Mumbai, 5 Jul (Commoditiescontrol): Asian share markets soared to new highs on Friday as investors anticipated potential U.S. rate cuts in September. The upbeat mood was also fueled by the euro reaching a three-week peak ahead of the French elections.
Sterling remained firm at $1.2767, with Britain’s Labour Party poised for a sweeping victory after 14 years of Conservative rule. The dollar weakened slightly, and Treasury yields edged higher as U.S. trade resumed post-Independence Day holiday.
Japan's Nikkei and Topix indices both climbed to record levels, while Taiwan's benchmark also hit new highs. MSCI's broadest index of Asia-Pacific shares outside Japan increased by 0.2% to a two-year high, supported by Samsung's forecast of a more than 15-fold rise in second-quarter profit, which propelled South Korea's KOSPI to a similar peak.

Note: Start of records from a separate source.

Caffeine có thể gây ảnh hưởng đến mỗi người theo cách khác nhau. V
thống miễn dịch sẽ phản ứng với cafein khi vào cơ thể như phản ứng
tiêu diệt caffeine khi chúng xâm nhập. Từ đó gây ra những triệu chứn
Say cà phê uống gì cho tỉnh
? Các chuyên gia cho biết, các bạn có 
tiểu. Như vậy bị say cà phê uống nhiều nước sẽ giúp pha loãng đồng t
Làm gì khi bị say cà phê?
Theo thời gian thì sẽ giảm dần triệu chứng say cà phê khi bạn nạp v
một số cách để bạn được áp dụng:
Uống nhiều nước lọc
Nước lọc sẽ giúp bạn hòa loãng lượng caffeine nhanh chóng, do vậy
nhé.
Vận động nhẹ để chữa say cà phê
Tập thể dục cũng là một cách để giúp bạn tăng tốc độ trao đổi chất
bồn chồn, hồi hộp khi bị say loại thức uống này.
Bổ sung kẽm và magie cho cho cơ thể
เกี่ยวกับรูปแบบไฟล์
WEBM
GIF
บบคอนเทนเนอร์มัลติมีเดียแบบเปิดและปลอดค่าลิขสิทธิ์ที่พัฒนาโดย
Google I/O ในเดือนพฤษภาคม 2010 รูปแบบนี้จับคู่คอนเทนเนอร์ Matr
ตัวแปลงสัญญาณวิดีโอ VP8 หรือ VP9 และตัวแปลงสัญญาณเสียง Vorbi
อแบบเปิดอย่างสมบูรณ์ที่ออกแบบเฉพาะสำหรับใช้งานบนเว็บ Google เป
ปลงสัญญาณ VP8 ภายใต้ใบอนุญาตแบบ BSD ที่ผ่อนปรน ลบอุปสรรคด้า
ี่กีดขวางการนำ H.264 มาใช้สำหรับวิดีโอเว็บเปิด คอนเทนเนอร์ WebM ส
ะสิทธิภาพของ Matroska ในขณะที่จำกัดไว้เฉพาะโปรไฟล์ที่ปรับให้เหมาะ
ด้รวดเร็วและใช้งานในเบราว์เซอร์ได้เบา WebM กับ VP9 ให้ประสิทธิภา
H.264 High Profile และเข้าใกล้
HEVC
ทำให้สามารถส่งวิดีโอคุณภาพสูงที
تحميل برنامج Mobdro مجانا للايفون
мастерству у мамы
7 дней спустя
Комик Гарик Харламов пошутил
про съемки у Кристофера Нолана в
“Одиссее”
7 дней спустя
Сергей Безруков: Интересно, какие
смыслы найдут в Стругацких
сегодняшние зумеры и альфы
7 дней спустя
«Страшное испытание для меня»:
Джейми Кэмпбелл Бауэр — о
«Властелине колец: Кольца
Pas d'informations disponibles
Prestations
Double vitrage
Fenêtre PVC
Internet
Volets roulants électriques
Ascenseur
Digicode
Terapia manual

Singapore's Straits Times index, bolstered by banking and property sectors, gained over 3% in three days, achieving two-year highs.
In Japan, household spending unexpectedly dropped in May, raising concerns about the interest rate outlook, particularly due to the weak yen reducing consumer purchasing power. The yen edged up to 160.9 per dollar.
FTSE futures rose 0.3% on Friday, and S&P 500 futures suggested a slight increase, indicating potential new records for the cash index later in the day. The U.S. employment data, anticipated to show a slowdown in hiring and a minor rise in unemployment, kept the door open for potential rate cuts. Recent subdued data, including the U.S. ISM services activity measure hitting its lowest since mid-2020, increased the probability of a September rate cut to 73%, with 47 basis points of cuts expected this year.
In the Asian morning, two-year U.S. Treasury yields rose by 1.3 basis points to 4.71%, while 10-year yields increased by 2 basis points to 4.37%.
In currency markets, the euro climbed to $1.0817, supported by polls suggesting France's far-right National Party would fall short in the parliamentary runoff. The Australian dollar reached a six-month high of $0.6738, driven by yield spreads and expectations of potential rate hikes due to persistent inflation.
Commodities also benefited from a weaker dollar, with gold poised for its largest weekly gain in a month, up 1.4% to $2,357 an ounce. Oil prices remained high, with Brent crude futures above $87 a barrel, reflecting strong demand as the U.S. summer driving season begins. Bitcoin, however, fell by 2%, trading near a four-month low at $56,955.